Now, RBM has signed a renewable power purchase agreement with Khangela Emoyeni Wind Farm to secure 140 MW of wind energy from a new wind farm that straddles the Western and Northern Cape provinces, which is expected to reduce RBM’s yearly carbon emissions by 20%. (Also watch attached Creamer Media video.)

Combined, the Khangela Emoyeni Wind and Bolobedu Solar projects will supply 42% of RBM’s existing energy needs and present opportunities for job creation, skills development, and knowledge transfer within local communities surrounding the project sites during both the construction and operational phases.

When operating at full capacity, RBMs, power consumption across its mining and smelting operations can reach up to 400 MW and the implementation of renewable energy is financially beneficial to RMB, especially during the high-tariff winter seasons.

RBM and Rio Tinto Iron and Titanium African operations MD Werner Duvenhage expressed determination to find better ways to produce the materials the world needs “and decarbonising our operations is one of them”, he told a media conference in which Mining Weekly participated.

The Rio Tinto group has committed to reduce Scope 1 and 2 emissions by 50% by 2030 and achieve net zero by 2050 and the Khangela Emoyeni Wind Farm has the potential to reduce RBM’s yearly carbon emissions by 20% – which equates to 470 000 t of CO2-equivalent emissions – and reduce the Richards Bay company’s existing reliance on traditional energy sources by 26%.

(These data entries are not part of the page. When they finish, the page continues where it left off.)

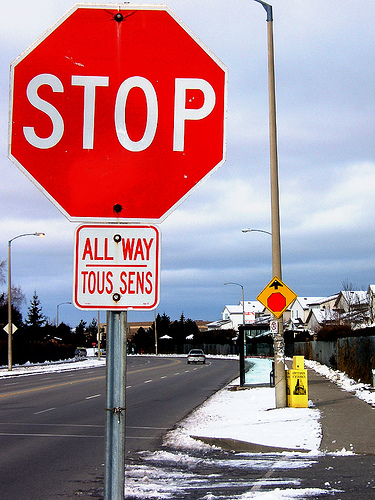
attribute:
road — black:
[4, 281, 360, 496]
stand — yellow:
[283, 351, 313, 411]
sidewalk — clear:
[248, 333, 374, 448]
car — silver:
[188, 348, 207, 365]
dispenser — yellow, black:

Parties to the latest 20-year agreement include African Clean Energy Developments (ACED), The IDEAS Fund (managed by African Infrastructure Investment Managers), investment holding company Reatile Group, and Rand Merchant Bank. Energy Infrastructure Management Service (EIMS) Africa will be responsible for asset management for the project.

Once constructed, the Khangela Emoyeni Wind Farm is expected to produce 460 GWh/y of renewable energy and, through a wheeling agreement with State power utility Eskom, will help power RBM’s operations, which are in Richards Bay.

The project, with an export capacity of 140 MW, is expected to reach commercial operation within 28 months.

“Not only will Khangela Emoyeni Wind Farm provide RBM with clean energy for their operations, but it will also help alleviate South Africa’s power crisis,” ACED GM James Cumming commented.

Chief commercial officer EIMS Africa Michael Wickins noted that ACED, which has been in operation since 2008, has developed 1.7 GW of renewable-energy projects, with a further 4.5 GW of wind and 4.5 GW of solar projects in development, all of it in South Africa. Unlocked has been renewable-energy developments with capital expenditure value of more than R45-billion rand.

EIMS Africa, formed in 2017, manages a gigawatt of renewable-energy projects, also all in South Africa and all majority owned by Old Mutual’s Ideas Fund. This consists of the operation of 16 utility-scale projects in both the Renewable Energy Independent Power Producer Procurement Programme space and the private market space, with a further four in construction that are being co-managed with ACED.